また、「伊織のリリースは本当によくできていた」と語るのは徳丸氏だ。ちょうど、この種の事件が起きるのではと危惧していたところに詳細な内容がリリースされたので、インパクトがあったのだという。さらに北河氏は「先日新聞で、あるセキュリティ会社が『(伊織のように決済処理の改ざんがされた場合)利用者にできることはほとんどない』とコメントしていたが、それはあまり正しくない」と指摘する。
「伊織の件では、URLをきちんと確認していれば気づけないわけではなかったし、支払い方法としてコンビニ払いやプリペイドのクレジットカードを利用するといった対策もある。何も自衛手段がないわけではない」(北河氏)
これに徳丸氏も、改ざんされた決算処理は「これだけ雑でもなかなか気づけないのか」とショックを受けるほど画面遷移が雑だったとコメント。今後、より精巧なつくりのものが出てくれば、一層気づきにくくなる可能性が高いため利用者側も注意が必要だ。
今回受賞した2社以外にも優れたインシデント対応は多々あったとのことで、アワード参加登録者による事前アンケートでは九州商船や産業技術総合研究所、前橋市教育委員会、プリンスホテルなどの対応にも支持が集まった。
九州商船や産総研は、非常に詳しい報告書が公開された点が注目を集めた。
「報告書のボリューム自体もすごいが、そこで『すごい』で終わらずに、中身を読み込むことが大切」だとpiyokango氏はコメントする。

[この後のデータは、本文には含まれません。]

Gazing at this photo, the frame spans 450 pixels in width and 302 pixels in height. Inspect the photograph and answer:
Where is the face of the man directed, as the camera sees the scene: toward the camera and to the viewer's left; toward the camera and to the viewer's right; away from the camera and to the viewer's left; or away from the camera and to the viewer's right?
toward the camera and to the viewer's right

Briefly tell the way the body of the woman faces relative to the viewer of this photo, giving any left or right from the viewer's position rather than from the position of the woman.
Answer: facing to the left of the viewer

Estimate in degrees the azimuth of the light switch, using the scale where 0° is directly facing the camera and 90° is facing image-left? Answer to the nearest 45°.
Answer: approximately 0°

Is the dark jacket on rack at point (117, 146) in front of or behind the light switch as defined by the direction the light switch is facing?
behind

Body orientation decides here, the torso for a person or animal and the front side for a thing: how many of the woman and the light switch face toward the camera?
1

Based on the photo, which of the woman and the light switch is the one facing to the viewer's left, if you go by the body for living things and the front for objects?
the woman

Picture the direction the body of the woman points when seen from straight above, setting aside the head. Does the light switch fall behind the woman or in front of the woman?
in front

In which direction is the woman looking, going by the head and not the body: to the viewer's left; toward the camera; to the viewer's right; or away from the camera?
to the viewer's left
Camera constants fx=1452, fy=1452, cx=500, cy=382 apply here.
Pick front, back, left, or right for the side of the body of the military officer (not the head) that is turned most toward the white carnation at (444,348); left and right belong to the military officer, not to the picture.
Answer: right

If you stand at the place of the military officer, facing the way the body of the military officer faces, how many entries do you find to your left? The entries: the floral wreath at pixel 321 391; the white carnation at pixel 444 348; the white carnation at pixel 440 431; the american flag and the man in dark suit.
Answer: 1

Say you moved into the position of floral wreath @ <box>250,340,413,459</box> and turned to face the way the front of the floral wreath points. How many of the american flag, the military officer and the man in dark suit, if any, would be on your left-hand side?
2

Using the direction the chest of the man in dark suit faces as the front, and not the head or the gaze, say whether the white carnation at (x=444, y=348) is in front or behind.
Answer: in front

「数十ページある報告書は読むのが大変なので、さらっと読んでしまいがちかもしれないが、しっかり読んでいくと”気づき”がある」(piyokango氏)
いずれもインシデントに対して詳細な情報をすばやく公開した企業/組織が評価されたかたちだが、根岸氏は「単に報告書にボリュームがあればいいというわけではない」と釘を刺す。
「大事なのは”誰に対して何を出すのか”ということ。セキュリティ担当者なら技術的な側面を見るでしょうし、経営層ならどういうタイミングでどんな情報を出すべきかや、今後どこまで対策をすればよいのかといったことを知りたいはず。人によって見るべきものは違うので、誰に見せるものなのかを意識することも大切」(根岸氏)
これに辻氏も、「入社してすぐの頃、分厚い報告書を持っていって事細かに1時間半ほど説明したところ、担当者から一言、『で、危ないの? 危なくないの?』と言われた。ただ詳しいだけでは役に立たないこともある。特に経営層に見せるものはそういうケースが多い」と同意を示した。